えりも砂漠に緑を 100年かけて再生

 えりも岬沿岸に実在した砂漠の緑化を題材とした映画「仮称・北の流氷」の製作準備が進んでいる。浦河町出身の田中光敏監督がメガホンを取る。題材は町民らが中心となり1953年に始まったえりも砂漠の緑化事業。現在まで続くこの活動を探ると、世界的な潮流となっているSDGs(持続可能な開発目標)に息づく、持続的な活動の理念との結びつきが見えてきた。(苫小牧支社・小山龍記者)

えりも砂漠に緑を 100年かけて再生(下)緑化活動、風や塩害との戦い

2022年01月03日 12時00分

事業始まり68年、今も続く

 緑化の第一段階では、荒廃した土地を草で覆うための草本緑化を進めた。寒さに強いイネ科の種をまくも、強風の前に土ごと飛ばされた。木の枝の束やよしずをかぶせて保護を試みるが、コストや手間から十分な成果は出なかった。

 その中で飯田英雄さんの父、常雄さんが雑海藻を発酵させた「ゴタ」をかぶせる保護手法を考案。
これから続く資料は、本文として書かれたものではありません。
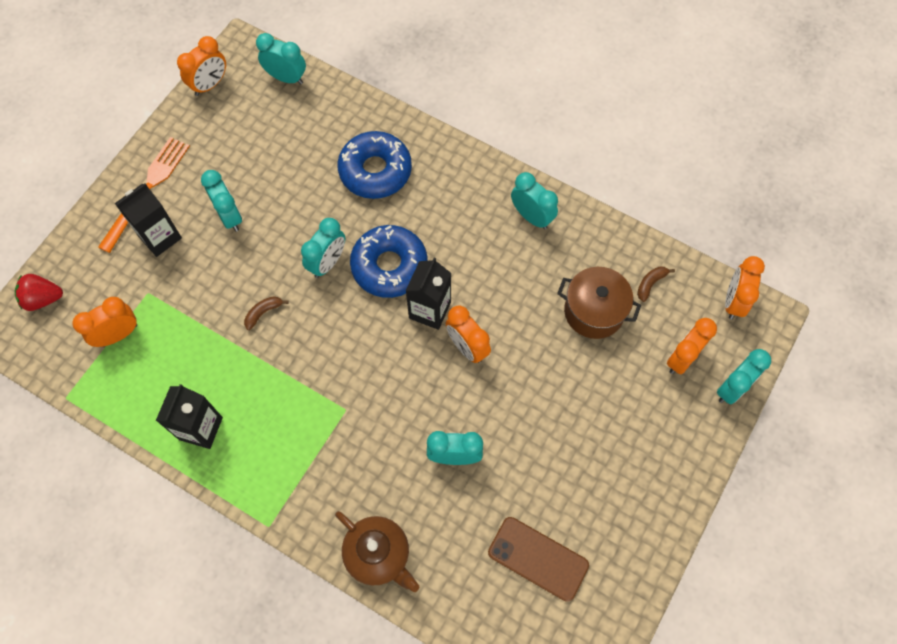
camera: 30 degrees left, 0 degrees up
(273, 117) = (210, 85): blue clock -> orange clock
コストが安く、効果も十分見られたことから、えりも式緑化工法として確立した。

ゴタを大量に敷き詰め、種子を守った(えりも治山事業所提供)

 そして、事業開始から17年が過ぎた1970年、ついにえりも岬沿岸192㏊に草地が復活。第1段階が完了した。

 続いて、樹木を育てる木本緑化に移った。道内には自生しないクロマツが適しているとして植栽。風や塩害と戦い、水はけの悪い低地では排水路を掘削するなど工夫を重ね、木を植え続けた。

 事業開始から68年がたった今も続く。2020年度末時点で197㏊の木本緑化が完了。現在は道道襟裳公園線沿いの両脇にクロマツ林が広がっている。これに伴い、魚介類などの漁獲高は65年度の227tから20年度には1367tまで回復した。

 日高南部森林管理署えりも治山事業所の島下靖博治山技術官は「セミや鳥の声が聞こえるようになり、生態系が復活した」と語る。

 ただ、現在のクロマツ一種林では虫・病害が広がりやすい。加えて1㏊当たりの植栽密度も通常の5倍ほど(1万-1万5000本)あるため、シラカバやミズナラへの植え替えと間伐を進める。

 飯田さんと島下技術官は活動を途切れさせないよう、中高生に植林、枝打ちを通じて森の重要性を伝えている。

 飯田さんは「緑化は折り返し地点。取り戻すには100年かかる。昔のようにしないため、環境に対応しなければ」と活動の持続を誓う。

 映画「仮称・北の流氷」は23年の公開を目指している。浦河、様似、えりも、広尾の各町がふるさと納税などを使い資金を集めている。